Breakfast at the hostel in Paris consisted entirely of bread. A croissant, a baguette, and toast. Plus some beverages. (Yes, I probably will recount everything I eat in Europe.) Spent most of yesterday in a train. Two trains, actually. And the metro. Happily traveled south through France, eating cherries, reading Mrs. Pollifax, and napping. It became warmer the farther south we went, and Paris' rain turned to hot sunshine. The Basque area of France is gorgeous: all the houses are white with red shutters and terra cotta rooves; there are green mountains, more trees than fields, calm rivers, blooming hydrangeas, sheep sitting under trees waiting for a painter to come by and notice them. Now I'm in St. Jean Pied de Port, still Basque, where the journey begins. It's so beautiful and picturesque; being in St Jean is like living in a story book.
I'm staying in a hostel called L'Esprit du Chemin, Spirit of the Road.Yesterday was the summer solstice, which in France is the Night of Music. People all over France play music all night long. But if you're a pilgrim you don't get to enjoy it, lights out by 10:30 for us! Which is good since they turn on the lights at 6:30 AM whether you're ready or not. Anyway, for dinner we had a myriad of dishes because there are myriad types of music. We started with a fantastic muscatel while everyone went around introducing themselves. Halfway through dinner I realized—much to my delight—it was all vegetarian. We finished with sweetened peaches in a tangy cream—goat's milk?—and peppermint tea in silver teapots. After dinner I stayed on the patio talking to an Australian, and a Belgian who lives in Barcelona, finishing the tea and wine, watching the rain on the glass roof.
This hostel, and being in St Jean, reminds me of living in Holden Village.
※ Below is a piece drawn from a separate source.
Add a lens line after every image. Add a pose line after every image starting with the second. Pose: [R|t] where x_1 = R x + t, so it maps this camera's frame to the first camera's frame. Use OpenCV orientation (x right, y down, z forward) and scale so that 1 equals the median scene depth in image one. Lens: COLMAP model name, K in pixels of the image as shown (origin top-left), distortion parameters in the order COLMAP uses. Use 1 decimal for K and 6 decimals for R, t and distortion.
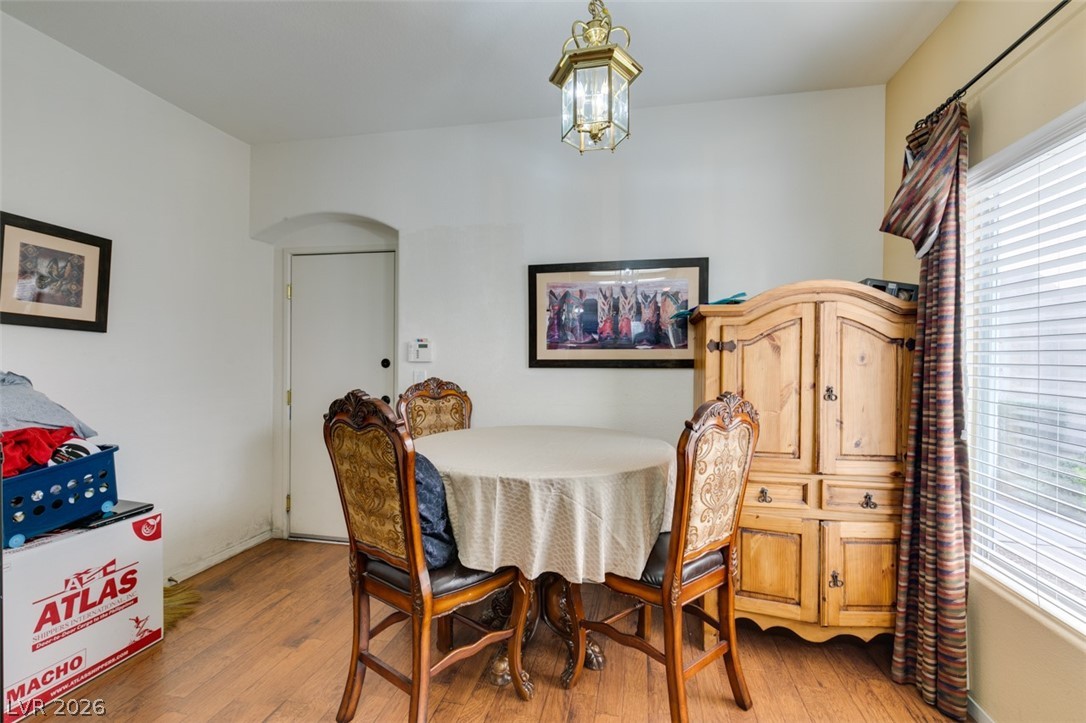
lens RADIAL K [[489.5, 0, 541.8], [0, 489.5, 364.6], [0, 0, 1]] dist [0.003156, 0.000110]
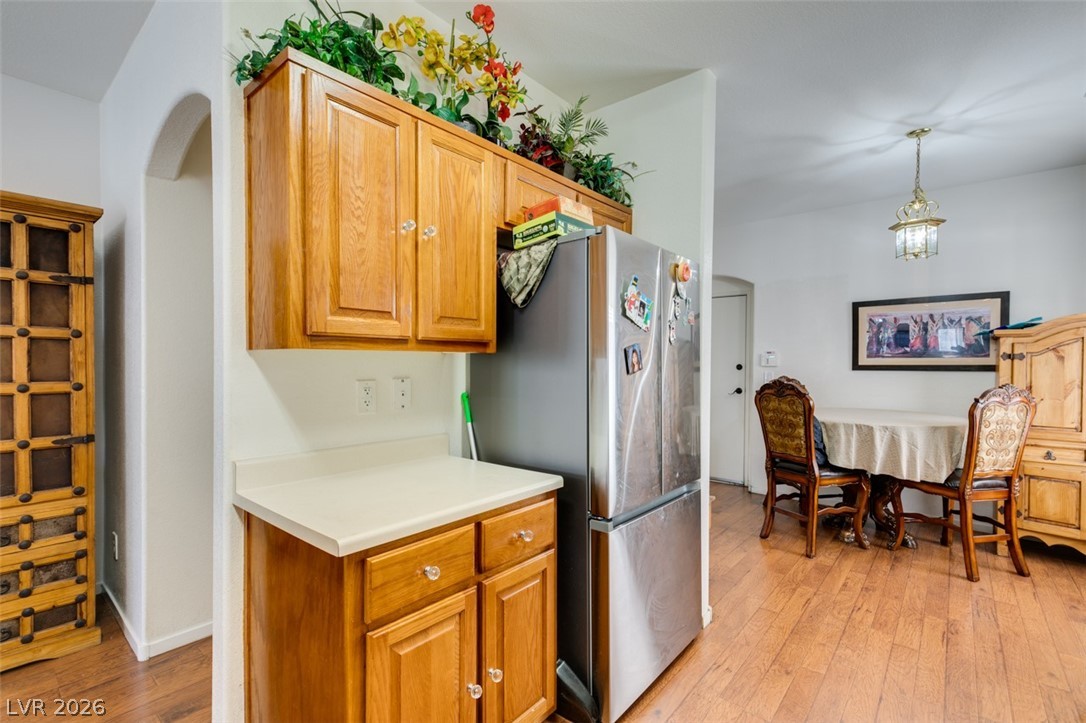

By turns stillness and laughter, camaderie and solitude; people from all backgrounds; art and flowers everywhere, tucked into corners; space for inspiration and meditation.
I thought I smelled bacon before I got out of bed, and was relieved when I went downstairs to see breakfast was French bread and cereal. It didn't take me long upon coming to Europe to feel heavy and turned off every time the prospect of meat arises. I may not like meat, but now I'm not vegan I can enter into the joys of Nutella at breakfast, or Choco Nussa as we had today. I suppose they don't call it French bread here, just bread.
Everyone but me and the Australian left to hike over the Pyrenees after breakfast. I wandered about St. Jean and quickly discovered the citadel. By legend St. Jean was built in 716, but it wasn't on record until the 12th century. Either way the citadel was where the French fought the Spanish in various wars. I imagined people shooting arrows through the slits in the thick walls, people dying where I was standing, and yes, I also imagined Aragorn defending the walls from the forces of Mordor. The citadel is now a colegio; I saw preteens at PE through the main gate.
The good thing about getting up so early as if to hike is that by 10 AM I was done with my personal tour of the citadel while the other tourists were just getting there.
I've discovered that picking up food from street vendors is more fun than going to restaurants. For brunch I went to a patisserie to get pain paysan and then a fruit stand to get an apple, bananas, pepper jelly. I'd gone to that patisserie yesterday to get a leek tart for first dinner, after a man at a restaurant had turned me away angrily, saying they didn't serve pizza before 7, as if eating dinner before 7 were a ridiculous notion.
Well, to continue with my diary of food, I went back to that restaurant for lunch today for pizza and hard cider. Basque is known for their hard cider, apparently.
Tomorrow I begin the hike. Over the Pyrenees.
This recounting feels dreadfully incomplete. Should I say how the bells ring the hour? How a rooster crowed this morning, and the Pyrenees were covered in mist, and I sat next to a plum tree? How when I got to the hostel they gave me water that tasted of lavender and lime? How I talked to the Belgian about Paulo Coelho? Or how I can almost understand the Italians, or that at dinner we gave our introductions in both French and English, or that I mistakenly pronounce pain like the Spanish pan? This is a pilgrimage, and I can't really explain what's going on.